Les équipes , ou l'histoire d'un mythe : Orientation de l'évolution
Les tendances décrites dans la famille des Équidés sont discutables à plusieurs niveaux :
- la complexification de la table d’usure des molaires et prémolaires n’est vraie durant tout l’Éocène et l’Oligocène que pour un groupe seulement d’Eohippus et de ses descendants. Pour les autres groupes, la situation est très variable, on peut même assister à des réversions, c’est-à-dire à une simplification de la table d’usure ; ce fait est apparent même dans les anciennes représentations iconographiques (voir par exemple Gould 1993), mais passé sous silence ;
- l’accroissement de la hauteur des dents au Miocène et au Pliocène est important dans certains groupes, mais la plupart du temps, il est simplement corrélé à l’augmentation de la taille corporelle, un gros animal a de grosses dents ;
- l’augmentation de la taille concerne effectivement de nombreux représentants du groupe mais à l’Eocène, les formes tardives sont plus petites que les premières formes d’Eohippus (ou Hyracotherium) ; par la suite, on observe plusieurs fois des espèces petites
dérivées d’espèces plus grandes, c’est le cas de Callipus et de Nannipus, à la limite Miocène Pliocène, toutes deux descendantes de Archaeohippus (Guillard & Guillard 1973). Les autres groupes du Miocène présentent généralement une fluctuation de la taille autour d’une valeur moyenne, à l’exception d’une seule qui montre une nette tendance à l’accroissement de taille. C’est celle qui a survécu jusqu’à nos jours après avoir colonisé l’Europe et qui s’est éteinte par la suite en Amérique.

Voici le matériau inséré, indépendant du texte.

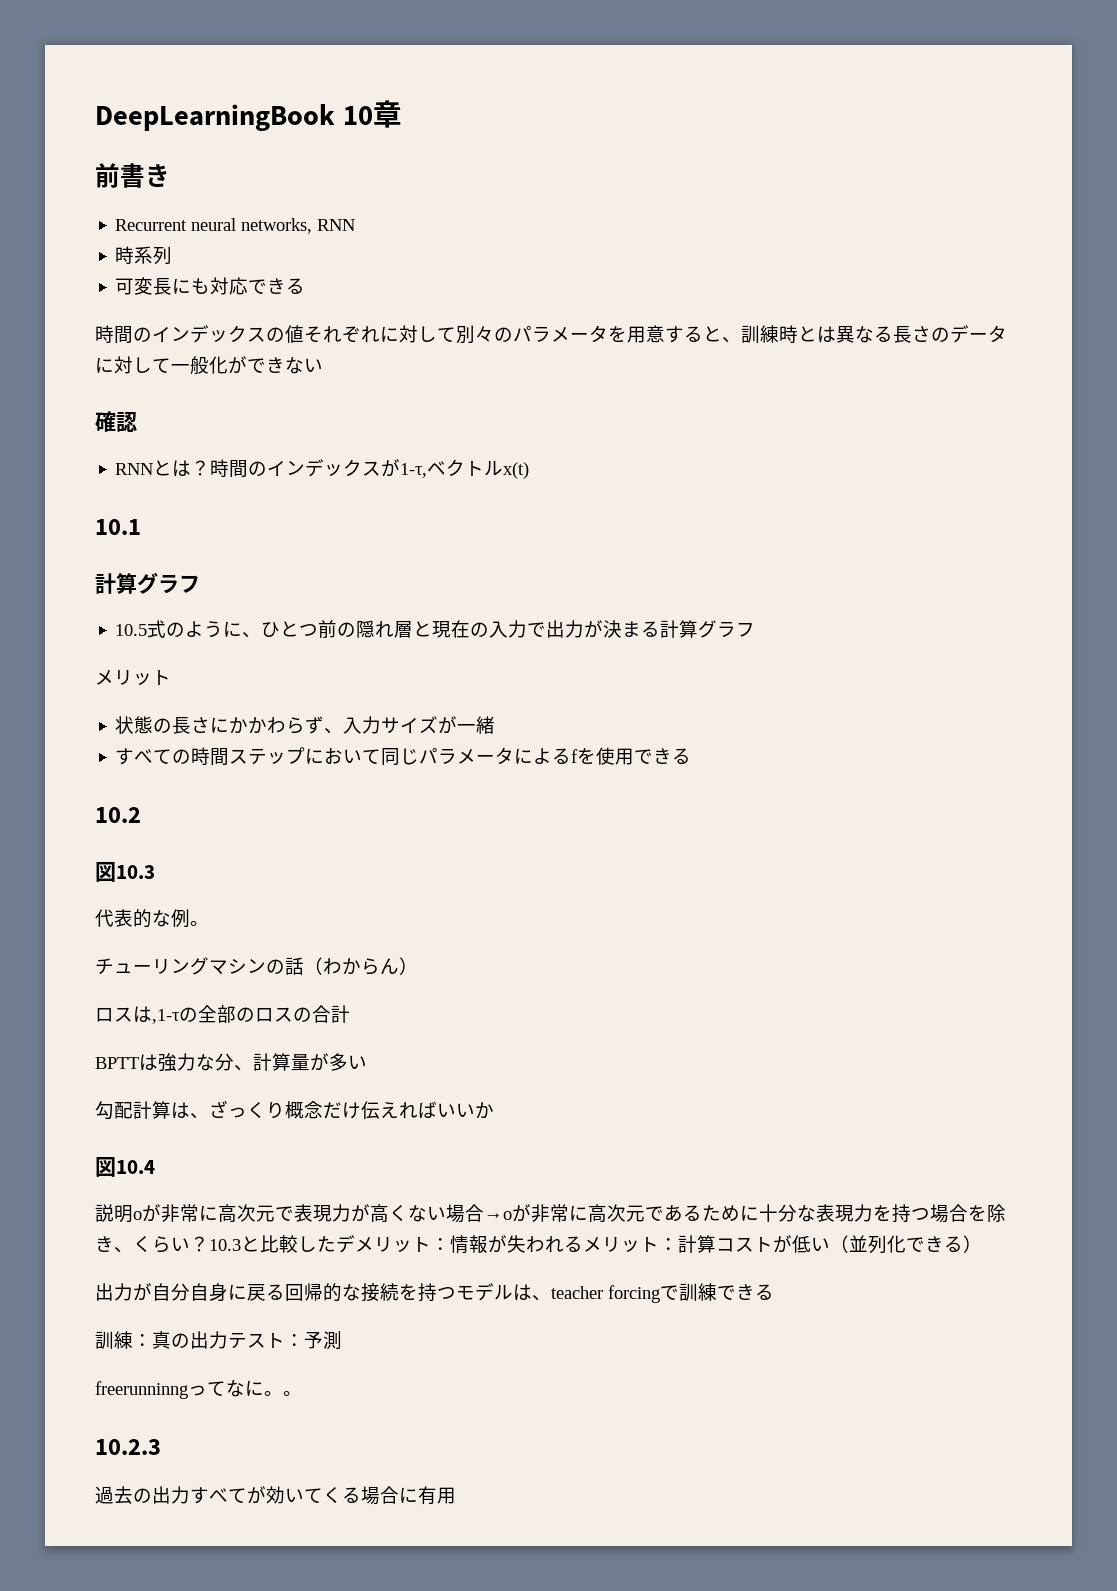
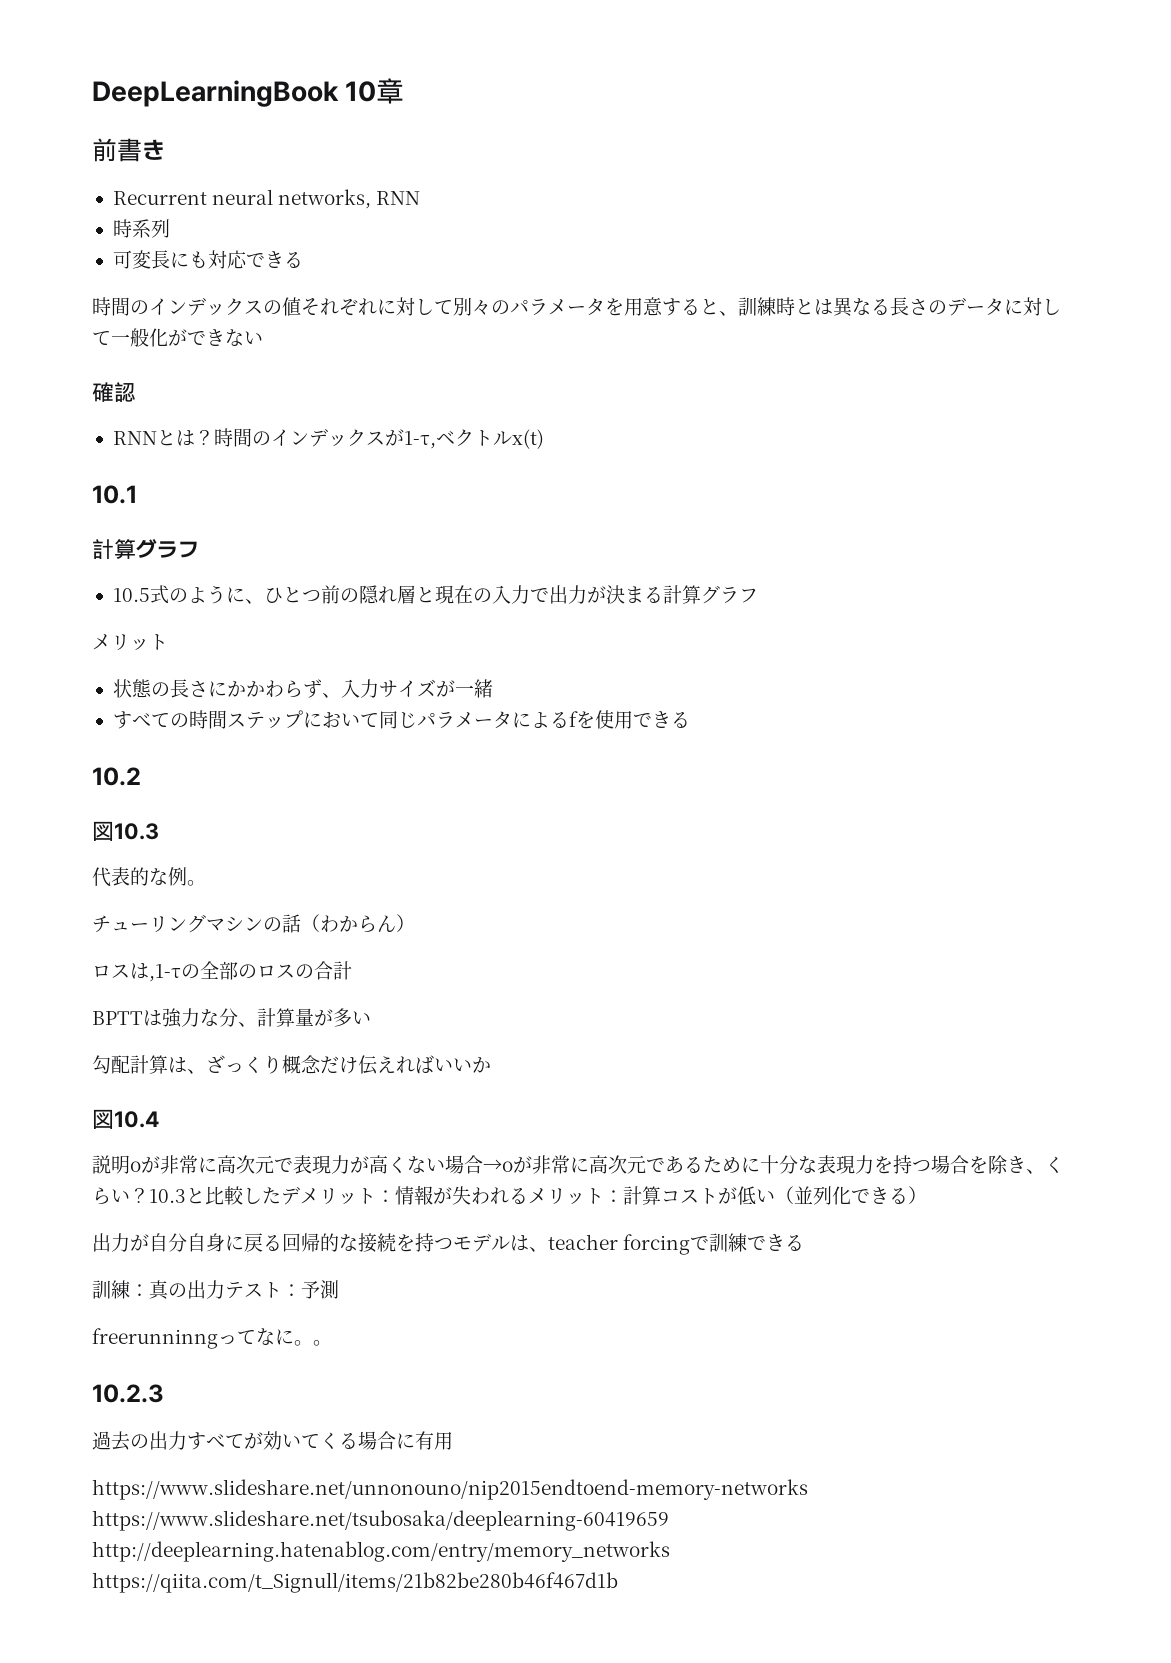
(456, 1495) none -> [92,1479,808,1500] [92,1510,669,1531] [92,1541,670,1562] [92,1572,618,1593] // https://www.slideshare.net/unnonouno/nip2015endtoend-memory-networks https://www.slideshare.net/tsubosaka/deeplearning-60419659 http://deeplearning.hatenablog.com/entry/memory_networks https://qiita.com/t_Signull/items/21b82be280b46f467d1b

On peut proposer plusieurs interprétations à cet accroissement de taille. L’une d’entre elle met en lumière une réponse adaptative à une pression sélective de prédation. En effet, on peut considérer que cet accroissement de taille de certains genres s’est déroulé en même temps que l’explosion des Mammifères, qui a conduit à la multiplication des espèces prédatrices.
Des études plus locales et plus précises encore montrent l’échec auquel sont vouées les recherches d’une orientation privilégiée de l’évolution du groupe. Mac Fadden et ses collaborateurs ont montré (1999) que la Floride hébergeait il y a 5 millions d’années 6 espèces sympatriques d’équidés, 4 hipparioninés à 3 doigts et 2 équinés à 1 doigt. Tous ces animaux possédaient des dents hypsodontes à haute couronne mais l’analyse des S13C a montré que les hipparioninés se nourrissaient plutôt de plantes en C4 alors que les équinés consommaient plutôt des plantes en C3. Par ailleurs, l’analyse des micro-usures de l’émail des dents et la comparaison avec celles des espèces actuelles (girafe et bison par exemple), démontre que, dans cette région de Floride il y a 5 millions d’années, les hipparioninés étaient majoritairement des brouteurs d’herbe et les équinés des mangeurs de feuilles. C’est pourtant parmi ces derniers que se trouvent les ancêtres du genre Equus, exclusivement brouteur de plantes en C4. Comme on le voit, il est très difficile de faire apparaître ici une quelconque loi.